By Karen DeCamp, Assistant Director of Public Education, Advocacy, and Outreach, GHCC

Waverly student Zahaire Calloway at a January 2008 school clean-up

Bebe Verdery of the ACLU of Maryland blogged on the Open Society Institute’s Audacious Ideas blog about her dream of rebuilding Baltimore’s aging schools into new green schools, full of natural light to inspire and nurture children. Well – that dream is becoming a reality at Waverly Elementary/Middle School, where architects have been hired to design the new $22 million middle school wing and elementary renovations.
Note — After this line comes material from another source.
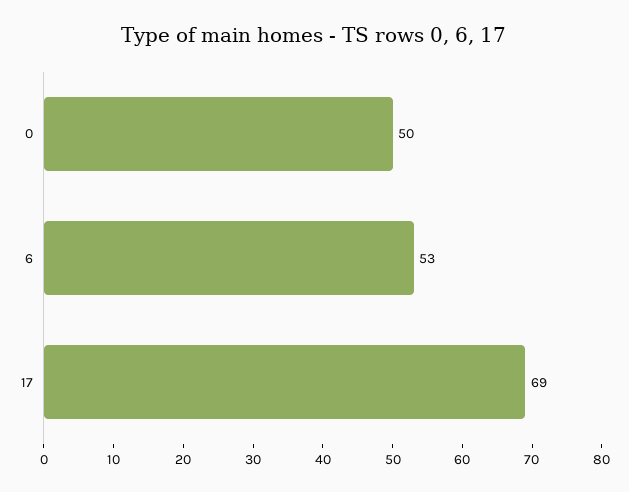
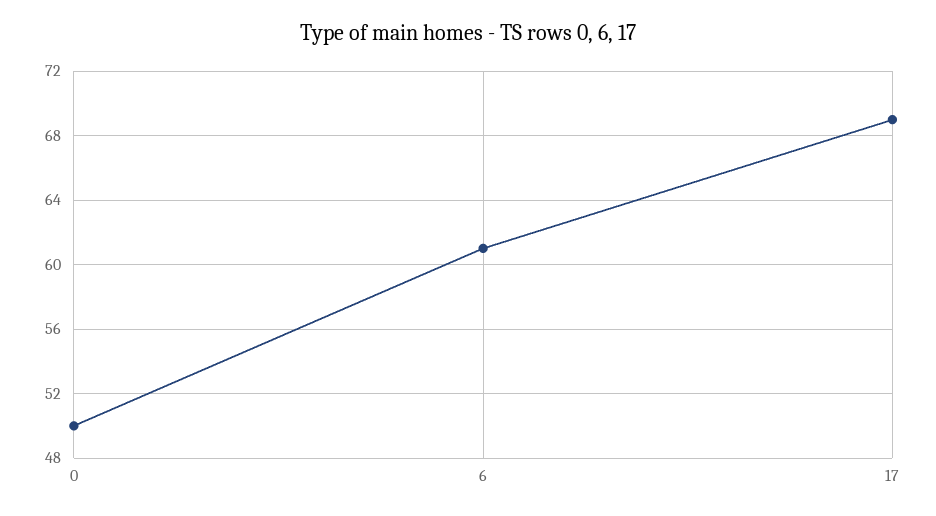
6: 53 -> 61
State funding for this was won by a persistent, committed group of stakeholders and assisted by GHCC. This new building will replace the woefully inadequate Venable middle school building.

The architects, D.C.-area firm Grimm + Parker, have met with a group from the community and are planning a larger public meeting in January to collect community input. Their plan is to build Waverly’s addition at LEED Silver status, a green building designation that means the design will incorporate environmentally friendly features. Stay tuned to future posts and look for community notices of the January public meeting, so you can be heard on what kind of school Waverly should be.

Wednesday, December 3, 2008

Schools + Renovations = Stronger Neighborhoods

A mural at Dallas F. Nicholas, Sr. Elementary School

In this week's Audacious Ideas blog post for the Open Society Institute, Bebe Verdery writes about the impact that school facility improvements have not just on children but also on their surrounding communities. Verdery, who is the Education Reform Director for the ACLU of Maryland, notes that physical improvements to Baltimore schools create jobs as well as opportunities to incorporate new environmentally-friendly building techniques. And most of all, children deserve school buildings with the physical infrastructure they need in order to learn and do their best.

Monday, December 1, 2008

Light Up the Night on Waverly Main Street

If you're like us, you've been waiting all year for the return of holiday decorations, and the late Thanksgiving this year only made the wait longer. But on Friday, December 5, the wait is over as Waverly Main Street kicks off its holiday shopping season with a tree-lighting. Join us at 7 p.m. for carols, hot chocolate, and the lighting of the tree at 33rd Street and Greenmount Avenue.

The tree-lighting is part of Miracle on Main Streets, the shop-local campaign for all of the City's Main Streets. Shopping local and supporting the businesses that make our neighborhoods great, walkable communities is more important than ever this year. We hope you'll do some of your shopping on Waverly Main Street, for books, clothing, electronics, jewelry, and much more!